Contributi Scientifici e Innovazioni Tecnologiche
Durante il meeting, l’èquipe dell’ARNAS Garibaldi ha presentato il proprio contributo scientifico attraverso un poster e due video ad alto contenuto tecnico, esposti alla comunità urologica europea dal dottor Trefiletti. Le presentazioni si sono focalizzate su procedure chirurgiche di rilievo nel campo della chirurgia renale mini-invasiva e robot-assistita. Tra i progetti discussi, si sono distinti il confronto tra enucleazione laparoscopica clamp-less di tumori renali tridimensionali e nefrectomia parziale robotica, insieme all’innovativa procedura robotica nephron-sparing denominata “Due Tumori, Un Rene, Zero Clamps”, nonché un’eminefrectomia robot-assistita del polo inferiore sinistro.

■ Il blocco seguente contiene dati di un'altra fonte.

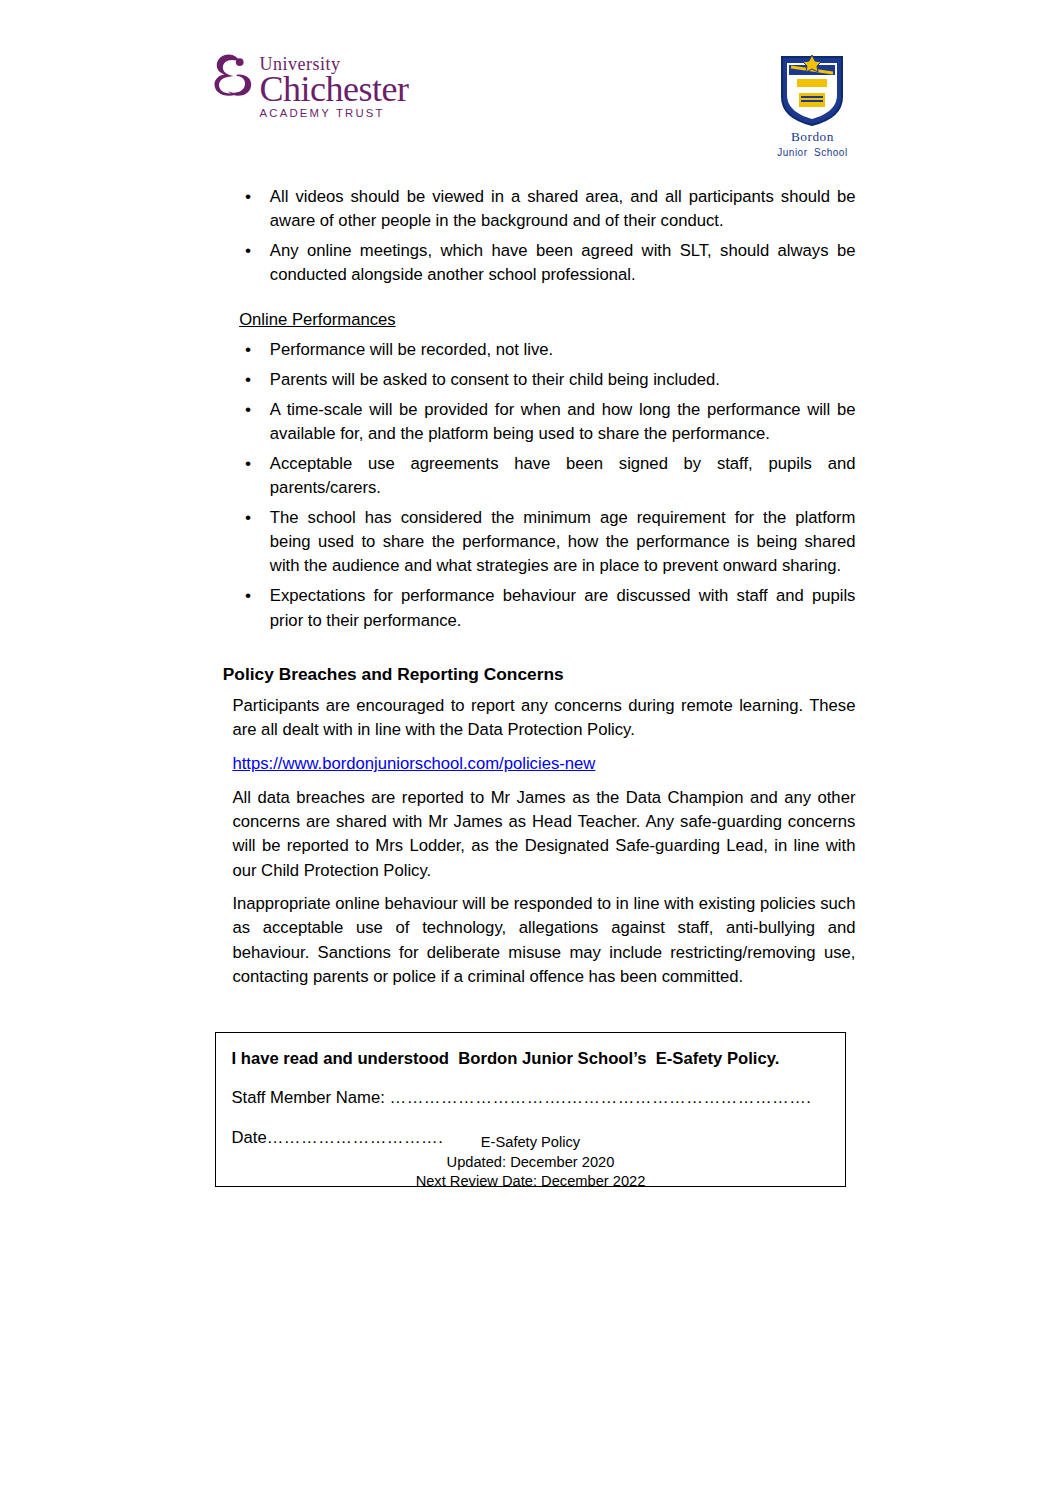University
Chichester
ACADEMY TRUST
Bordon
Junior School
All videos should be viewed in a shared area, and all participants should be aware of other people in the background and of their conduct.
Any online meetings, which have been agreed with SLT, should always be conducted alongside another school professional.
Online Performances
Performance will be recorded, not live.
Parents will be asked to consent to their child being included.
A time-scale will be provided for when and how long the performance will be available for, and the platform being used to share the performance.
Acceptable use agreements have been signed by staff, pupils and parents/carers.
The school has considered the minimum age requirement for the platform being used to share the performance, how the performance is being shared with the audience and what strategies are in place to prevent onward sharing.
Expectations for performance behaviour are discussed with staff and pupils prior to their performance.
Policy Breaches and Reporting Concerns
Participants are encouraged to report any concerns during remote learning. These are all dealt with in line with the Data Protection Policy.
https://www.bordonjuniorschool.com/policies-new
All data breaches are reported to Mr James as the Data Champion and any other concerns are shared with Mr James as Head Teacher. Any safe-guarding concerns will be reported to Mrs Lodder, as the Designated Safe-guarding Lead, in line with our Child Protection Policy.
Inappropriate online behaviour will be responded to in line with existing policies such as acceptable use of technology, allegations against staff, anti-bullying and behaviour. Sanctions for deliberate misuse may include restricting/removing use, contacting parents or police if a criminal offence has been committed.
I have read and understood Bordon Junior School’s E-Safety Policy.
Staff Member Name: ………………………….…………………………………….
Date………………………….
E-Safety Policy
Updated: December 2020
Next Review Date: December 2022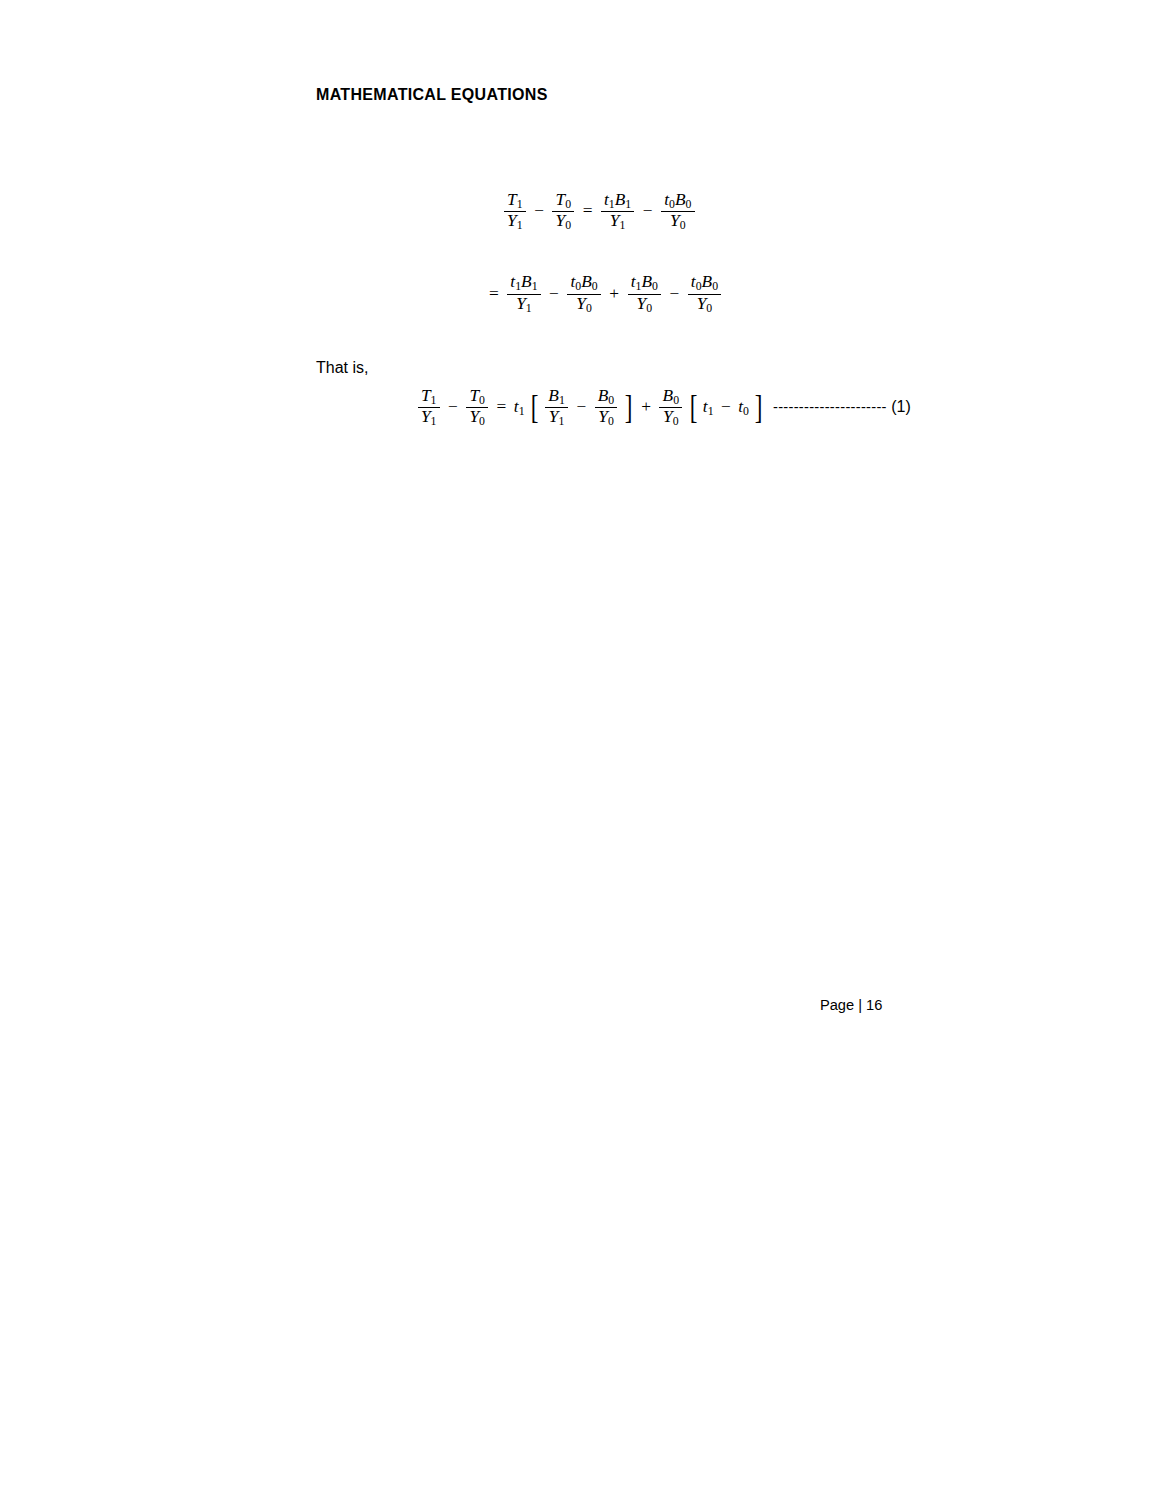MATHEMATICAL EQUATIONS
T1 Y1 − T0 Y0 = t1B1 Y1 − t0B0 Y0
= t1B1 Y1 − t0B0 Y0 + t1B0 Y0 − t0B0 Y0
That is,
T1 Y1 − T0 Y0 = t1 [ B1 Y1 − B0 Y0 ] + B0 Y0 [ t1 − t0 ] ---------------------- (1)
Page | 16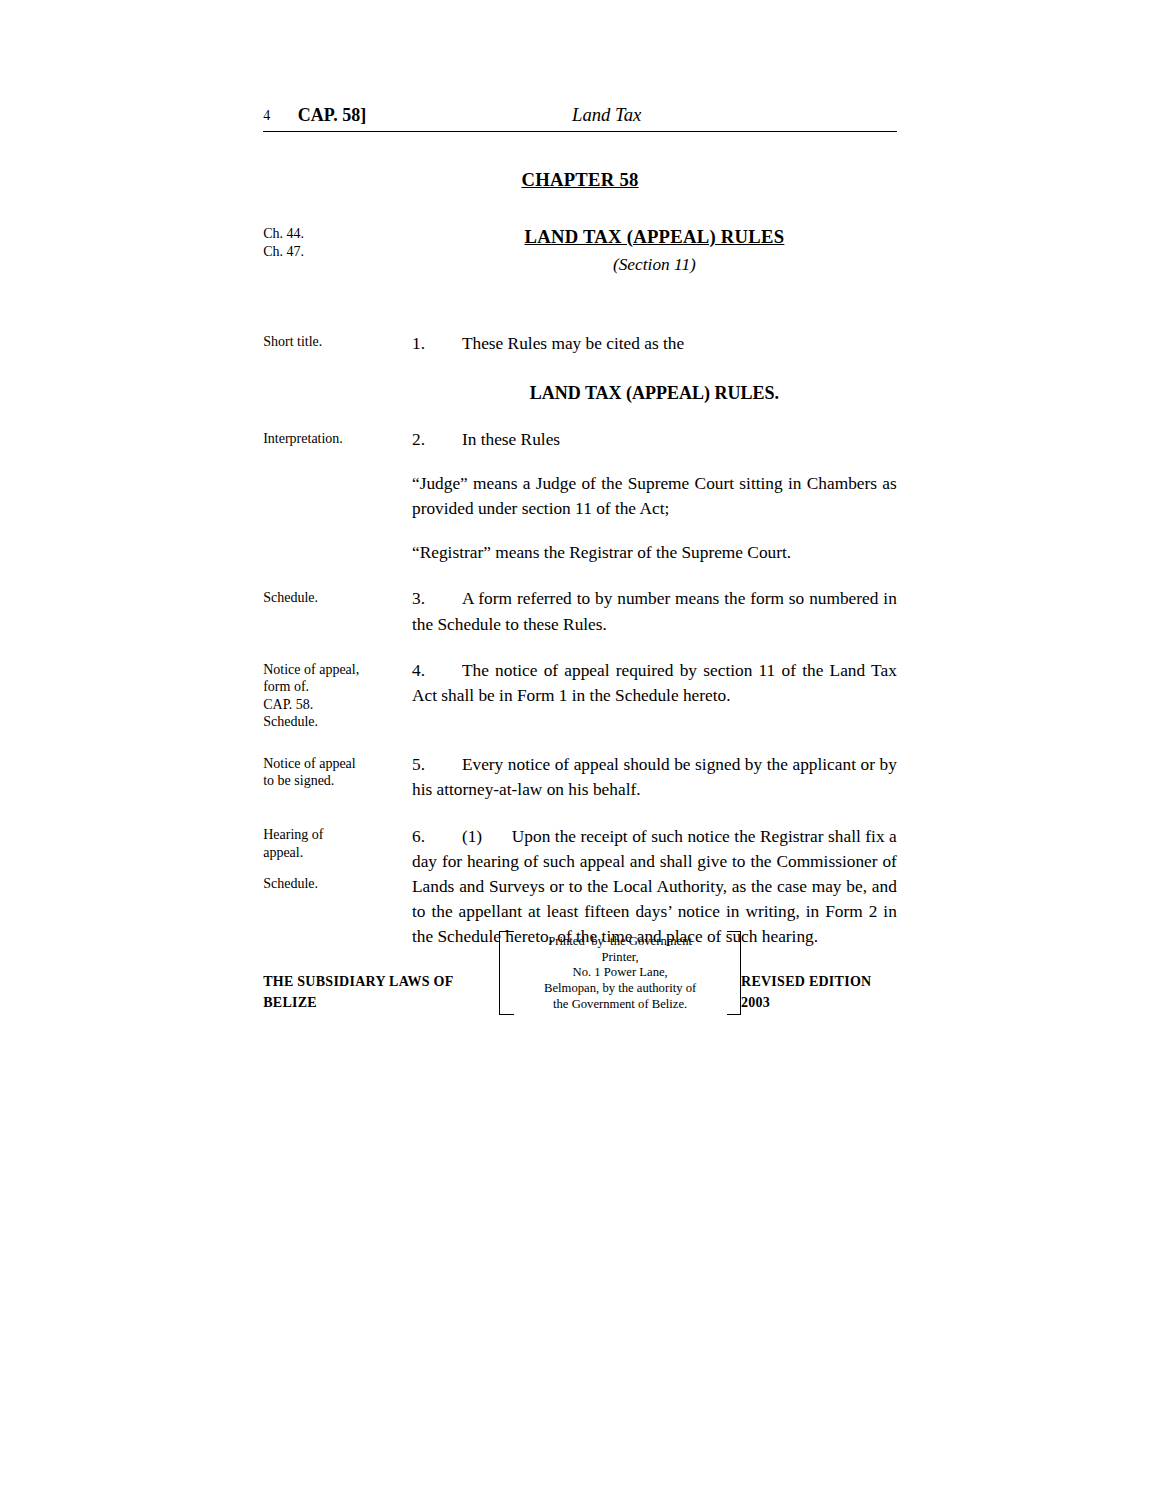4 CAP. 58]
Land Tax
CHAPTER 58
Ch. 44.
Ch. 47.
LAND TAX (APPEAL) RULES
(Section 11)
Short title.
1. These Rules may be cited as the
LAND TAX (APPEAL) RULES.
Interpretation.
2. In these Rules
“Judge” means a Judge of the Supreme Court sitting in Chambers as provided under section 11 of the Act;
“Registrar” means the Registrar of the Supreme Court.
Schedule.
3. A form referred to by number means the form so numbered in the Schedule to these Rules.
Notice of appeal,
form of.
CAP. 58.
Schedule.
4. The notice of appeal required by section 11 of the Land Tax Act shall be in Form 1 in the Schedule hereto.
Notice of appeal
to be signed.
5. Every notice of appeal should be signed by the applicant or by his attorney-at-law on his behalf.
Hearing of
appeal.
Schedule.
6.(1) Upon the receipt of such notice the Registrar shall fix a day for hearing of such appeal and shall give to the Commissioner of Lands and Surveys or to the Local Authority, as the case may be, and to the appellant at least fifteen days’ notice in writing, in Form 2 in the Schedule hereto, of the time and place of such hearing.
THE SUBSIDIARY LAWS OF BELIZE
Printed by the Government Printer,
No. 1 Power Lane,
Belmopan, by the authority of
the Government of Belize.
REVISED EDITION 2003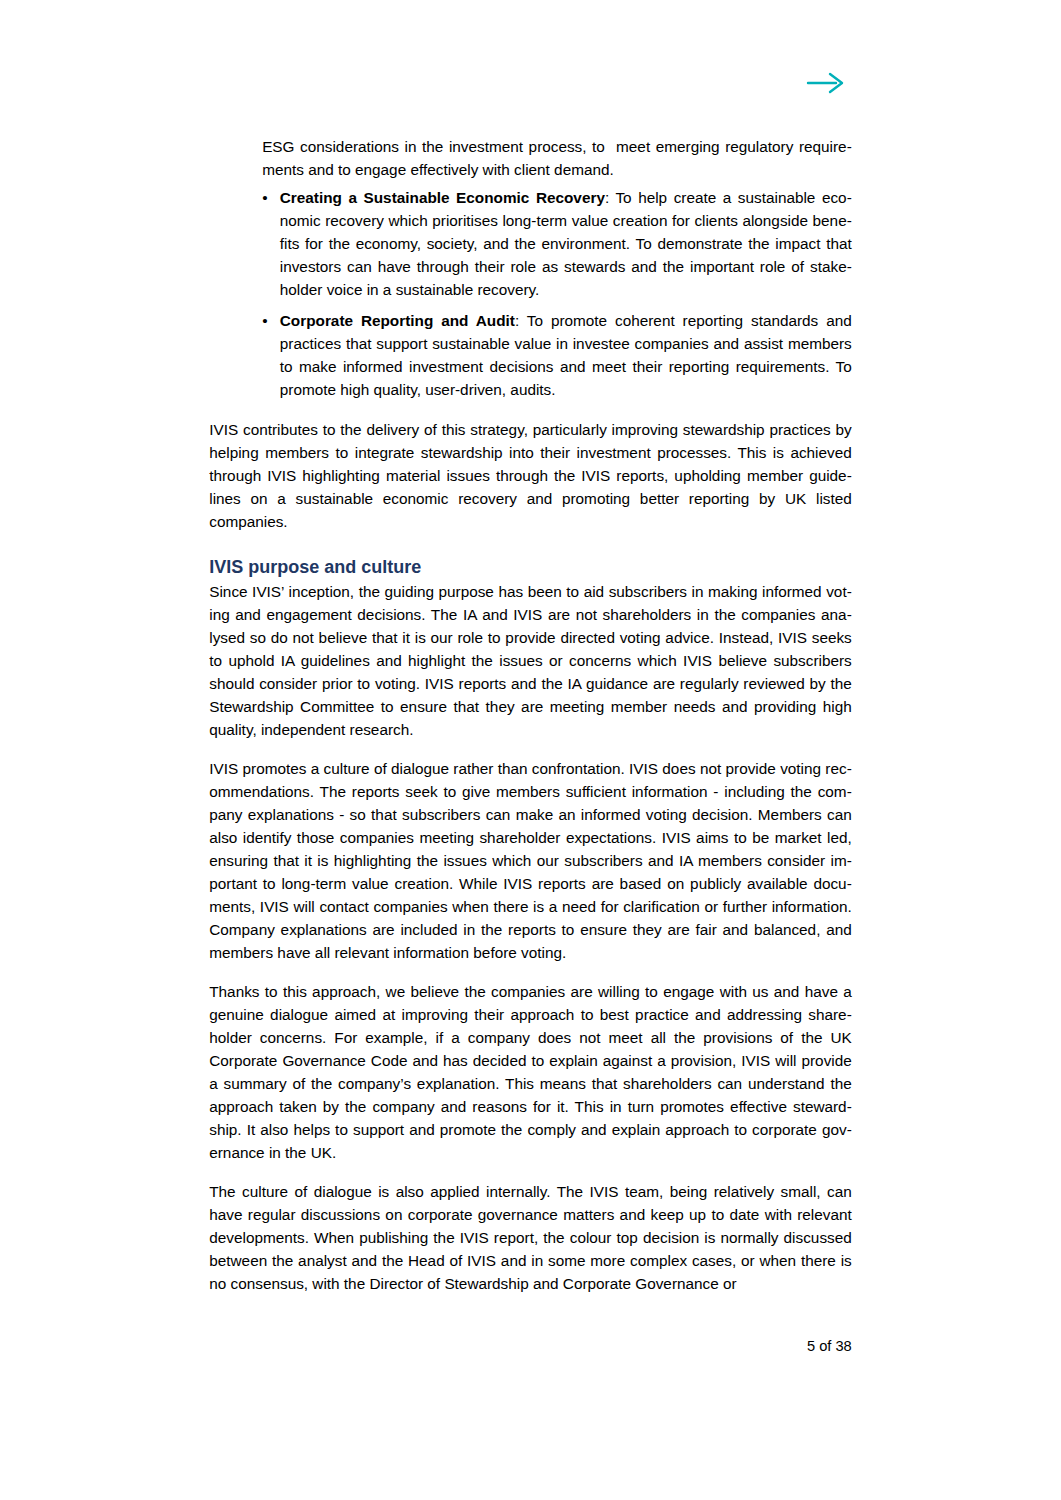ESG considerations in the investment process, to meet emerging regulatory requirements and to engage effectively with client demand.
Creating a Sustainable Economic Recovery: To help create a sustainable economic recovery which prioritises long-term value creation for clients alongside benefits for the economy, society, and the environment. To demonstrate the impact that investors can have through their role as stewards and the important role of stakeholder voice in a sustainable recovery.
Corporate Reporting and Audit: To promote coherent reporting standards and practices that support sustainable value in investee companies and assist members to make informed investment decisions and meet their reporting requirements. To promote high quality, user-driven, audits.
IVIS contributes to the delivery of this strategy, particularly improving stewardship practices by helping members to integrate stewardship into their investment processes. This is achieved through IVIS highlighting material issues through the IVIS reports, upholding member guidelines on a sustainable economic recovery and promoting better reporting by UK listed companies.
IVIS purpose and culture
Since IVIS’ inception, the guiding purpose has been to aid subscribers in making informed voting and engagement decisions. The IA and IVIS are not shareholders in the companies analysed so do not believe that it is our role to provide directed voting advice. Instead, IVIS seeks to uphold IA guidelines and highlight the issues or concerns which IVIS believe subscribers should consider prior to voting. IVIS reports and the IA guidance are regularly reviewed by the Stewardship Committee to ensure that they are meeting member needs and providing high quality, independent research.
IVIS promotes a culture of dialogue rather than confrontation. IVIS does not provide voting recommendations. The reports seek to give members sufficient information - including the company explanations - so that subscribers can make an informed voting decision. Members can also identify those companies meeting shareholder expectations. IVIS aims to be market led, ensuring that it is highlighting the issues which our subscribers and IA members consider important to long-term value creation. While IVIS reports are based on publicly available documents, IVIS will contact companies when there is a need for clarification or further information. Company explanations are included in the reports to ensure they are fair and balanced, and members have all relevant information before voting.
Thanks to this approach, we believe the companies are willing to engage with us and have a genuine dialogue aimed at improving their approach to best practice and addressing shareholder concerns. For example, if a company does not meet all the provisions of the UK Corporate Governance Code and has decided to explain against a provision, IVIS will provide a summary of the company’s explanation. This means that shareholders can understand the approach taken by the company and reasons for it. This in turn promotes effective stewardship. It also helps to support and promote the comply and explain approach to corporate governance in the UK.
The culture of dialogue is also applied internally. The IVIS team, being relatively small, can have regular discussions on corporate governance matters and keep up to date with relevant developments. When publishing the IVIS report, the colour top decision is normally discussed between the analyst and the Head of IVIS and in some more complex cases, or when there is no consensus, with the Director of Stewardship and Corporate Governance or
5 of 38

La partecipazione a ERUS26 evidenzia l’impegno costante dell’UOC di Urologia dell’ARNAS Garibaldi verso l’innovazione tecnologica e lo sviluppo di tecniche chirurgiche mini-invasive e robotiche. Questo anche per mantenere un dialogo attivo con le esperienze scientifiche più avanzate in Europa. La presenza della delegazione catanese in un evento di tale portata rappresenta un’ulteriore occasione per valorizzare le competenze professionali dell’Azienda e sottolinea il ruolo fondamentale della ricerca e dell’innovazione nella continua evoluzione dell’assistenza ai pazienti.
In conclusione, la partecipazione dell’ARNAS Garibaldi a un meeting internazionale di questa rilevanza conferma non solo il prestigio dell’ospedale catanese, ma anche il suo attivo coinvolgimento nella comunità scientifica, contribuendo così al progresso della medicina urologica.